Falls vorhanden, lassen sich oberhalb von Balkonen oder Terrassen Dachvorsprünge nutzen, um dort Anbauleuchten zu platzieren. Terrassen erhalten einen optischen Rahmen, indem du entlang der Kanten mehrere für den Außenbereich geeignete Bodenspots einlässt. Effektvolle Lichtakzente lassen sich zudem durch Spots mit Erdspieß in Pflanzkübeln oder Balkonkästen setzen. Bei kleinen Balkonen reicht dies als Beleuchtung häufig schon aus.

Eine gemütliche Atmosphäre schaffst du auch durch dekorative Außenbeleuchtungselemente wie Lichterketten oder Leuchtelemente. Falls auf deinem Balkon keine Stromversorgung vorhanden ist, empfehlen sich Solarleuchten.

Optimale Außenbeleuchtung Bodenspots Terrasse und Balkonbeleuchtung

Steuerung der Außenbeleuchtung

Mit einer automatischen Lichtsteuerung bei deiner Außenbeleuchtung kannst du enorme Energiekosten einsparen und Licht rund um Haus und Garten gezielt dort einsetzen, wo die Beleuchtung benötigt wird. So setzt du Licht beispielsweise auch ein, um Einbrecher wirkungsvoll abzuschrecken.

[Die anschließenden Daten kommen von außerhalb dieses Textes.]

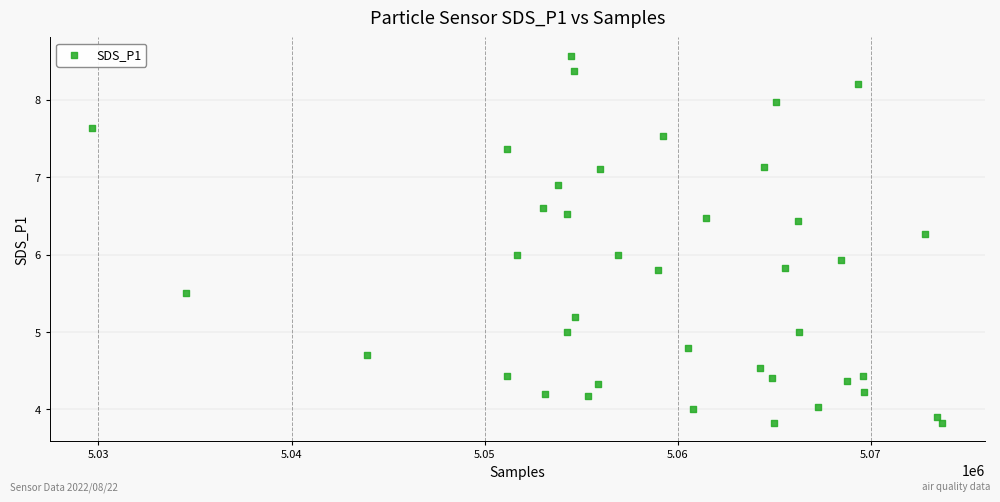

What is the range of Y values (max minus min)?

4.7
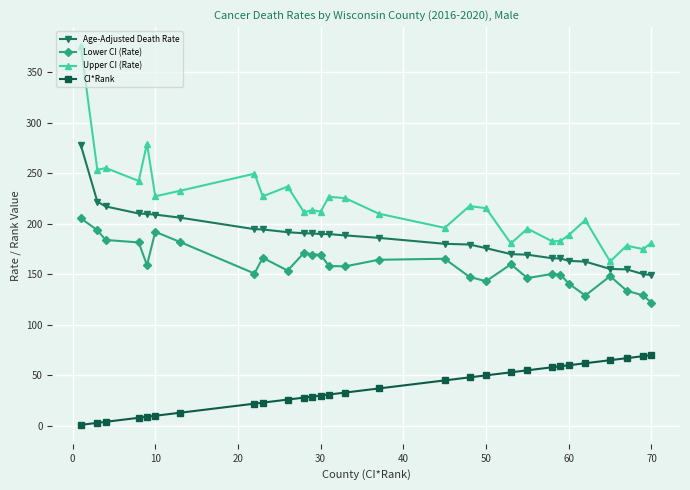

What is the average value of the Upper CI (Rate) series?

218.6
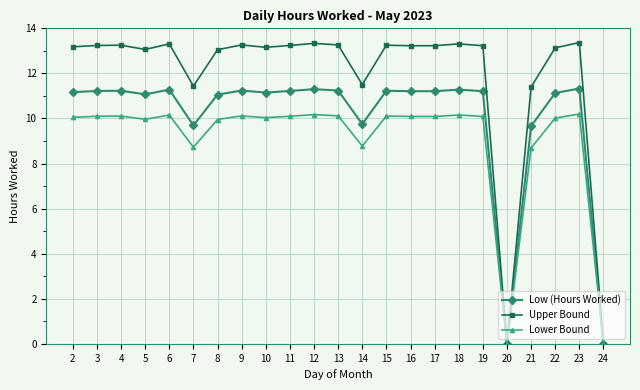

True or false: Upper Bound has more than 1 points higher than both neighbors.

True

Für Wege und Bereiche, die nicht durchgehend beleuchtet werden müssen, empfehlen sich Bewegungsmelder. Das plötzliche Einschalten des Lichts wirkt zudem abschreckend auf potenzielle Einbrecher. Für die Beleuchtung des Eingangsbereichs ist ein Dämmerungssensor sinnvoll, der die Leuchten bei einsetzender Dunkelheit automatisch einschaltet und das Licht nach Tagesanbruch wieder ausschaltet. Die Gartenbeleuchtung muss hingegen nicht die ganze Nacht brennen. Viele Geräte besitzen übrigens sowohl einen Dämmerungssensor als auch einen Bewegungsmelder. Gegebenenfalls steuerst du deine Außenbeleuchtung außerdem über eine Zeitschaltuhr.

Wie für den Innenbereich, so gibt es auch für den Außenbereich Smart-Home-Systeme, mit denen du die Leuchten zum Beispiel per App steuern kannst.

LEDs sind als Leuchtmittel aufgrund ihres geringen Energieverbrauchs empfehlenswert und für farbige Lichtakzente ideal. Für permanent eingeschaltete Leuchten sind auch Energiesparlampen eine Option. Für Leuchten mit Bewegungsmelder sind sie allerdings eher ungeeignet, da Energiesparlampen etwas Zeit benötigen, bevor sie ihre volle Leuchtkraft erreichen.

Mit der richtigen Außenbeleuchtung kannst du nicht nur Energie und Geld sparen, sondern auch für Sicherheit und für schöne Akzente im Garten sorgen.